17  Network Traffic Analysis

17.1 Learning Objectives

  • Capture and filter network traffic using Wireshark, tcpdump, and tshark for IoT protocol debugging
In 60 Seconds

IoT network traffic analysis uses protocol analyzers (Wireshark, tcpdump, specialized RF sniffers) to capture and decode actual device communications, revealing protocol timing issues, unexpected retransmissions, and security anomalies that are invisible to simulation but critical to production reliability.

  • Analyse MQTT, CoAP, Zigbee, and LoRaWAN traffic patterns to validate protocol implementations
  • Diagnose connectivity issues, packet loss, and latency bottlenecks through traffic inspection
  • Apply traffic analysis techniques to detect security threats and anomalous device behaviour

Network traffic analysis is like being a detective investigating how your IoT devices communicate.
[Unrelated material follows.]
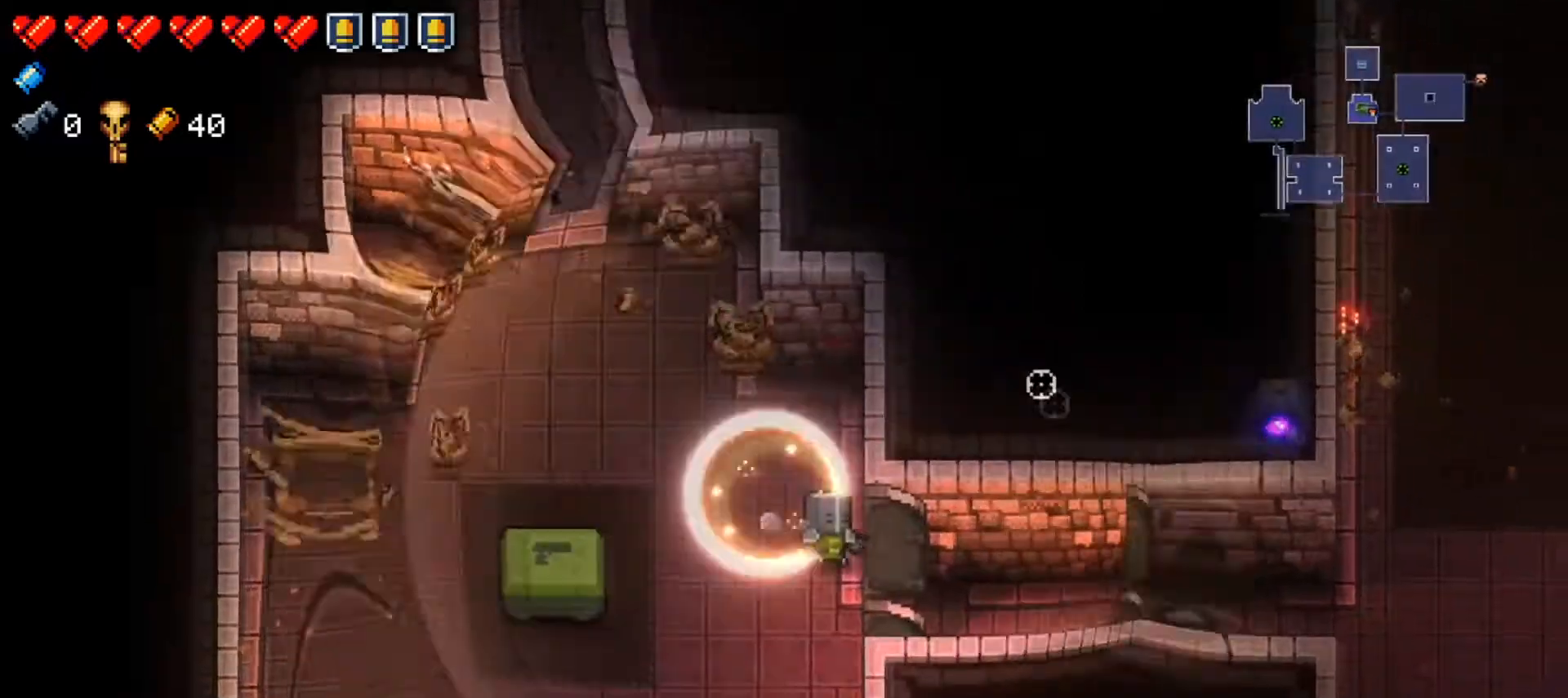
{"buttons": [], "left_stick": "right", "right_stick": "center", "events": [[83, "right_stick", "center"], [283, "X", "down"], [400, "X", "up"]]}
Just as you might watch security camera footage to understand what happened in a building, traffic analysis tools like Wireshark let you “watch” the data packets flowing through your network. You can see exactly what your temperature sensor sent to the cloud, whether the message arrived successfully, and if there were any problems along the way. This is essential for diagnosing connectivity issues, validating your protocols work correctly, and detecting security threats.
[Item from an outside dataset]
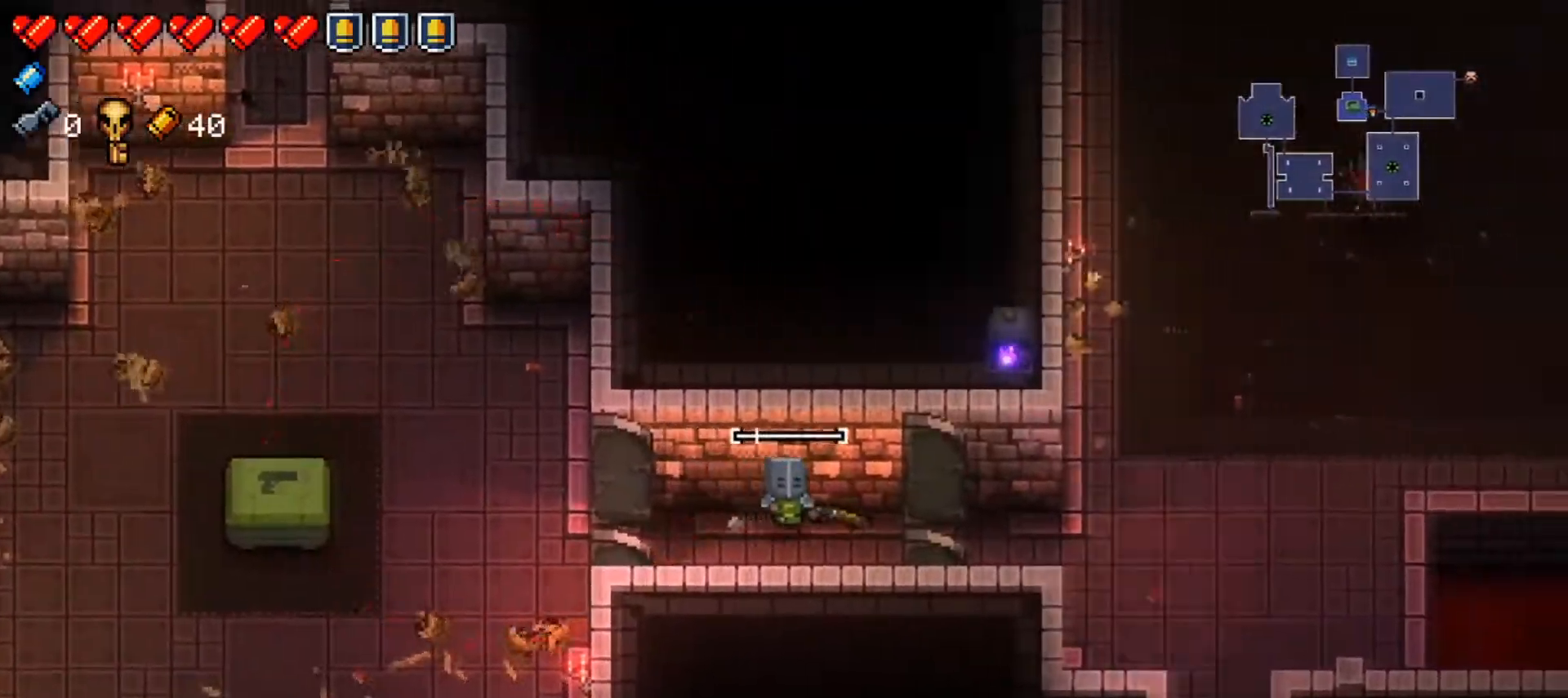
{"buttons": [], "left_stick": "left", "right_stick": "center", "events": [[401, "left_stick", "down-left"], [501, "left_stick", "left"]]}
“Traffic analysis is like being a postal inspector who opens letters to check what is inside,” said Max the Microcontroller. “Except we are opening network packets! Tools like Wireshark let you see every message flowing through your IoT network – what Sammy is sending, where it is going, and how long it takes to arrive.”

Sammy the Sensor demonstrated: “Say I send a temperature reading using MQTT. Traffic analysis shows me the exact packet: timestamp, source address, destination address, protocol, and the data itself. If the reading never arrives at the cloud, I can trace exactly where it got lost – like following footprints in the snow!”
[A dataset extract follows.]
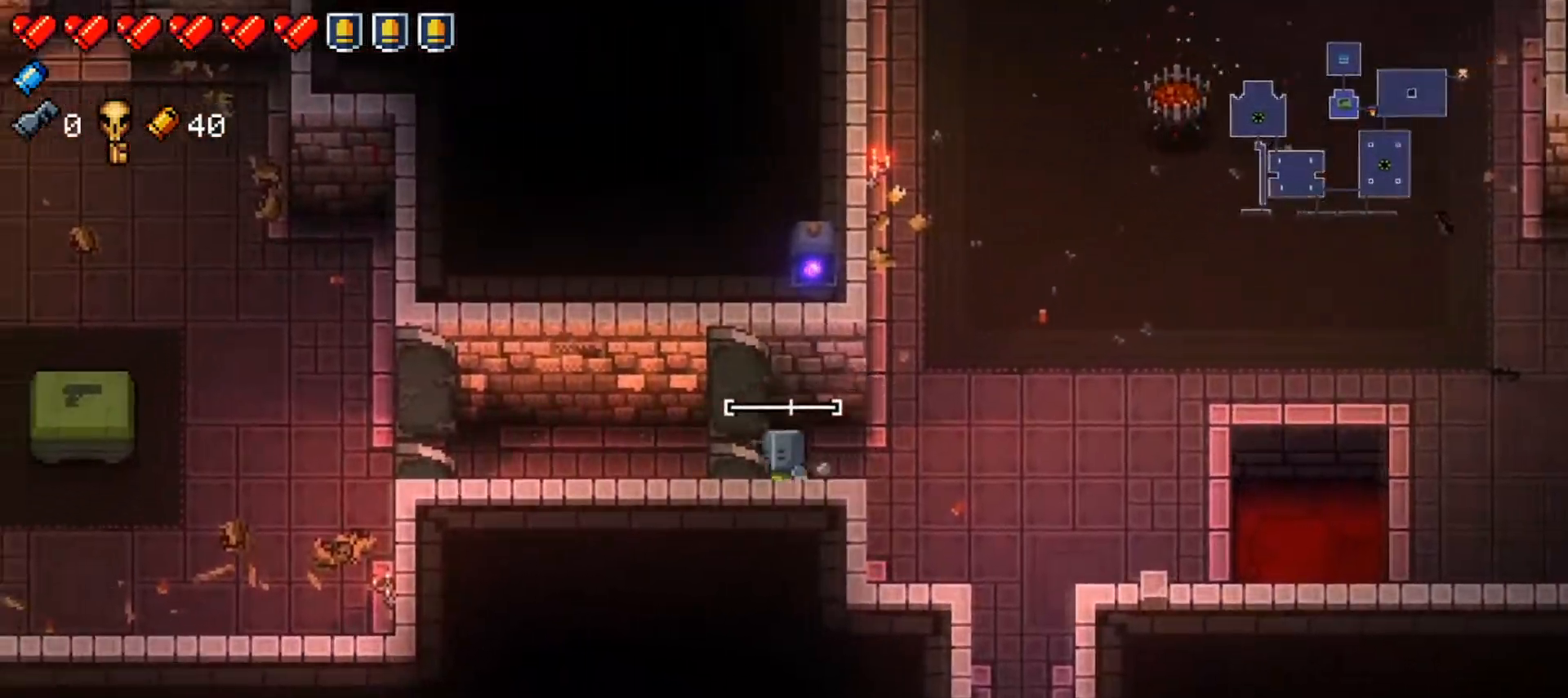
{"buttons": [], "left_stick": "right", "right_stick": "up", "events": [[267, "left_stick", "right"], [500, "right_stick", "up"]]}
“Traffic analysis is also a security tool,” added Lila the LED. “If a hacker has compromised one of our devices, you might see strange traffic patterns – like a sensor suddenly sending data to an unknown server at 3 AM. That is a red flag!” Bella the Battery noted, “Understanding your traffic also helps me last longer – if you discover your device is sending unnecessary data, you can optimize and save energy!”

17.2 Overview

Network traffic analysis is the process of capturing, examining, and interpreting data packets flowing through a network. For IoT systems, traffic analysis serves multiple critical purposes: validating protocol implementations, diagnosing connectivity issues, measuring performance, detecting security threats, and understanding device behavior.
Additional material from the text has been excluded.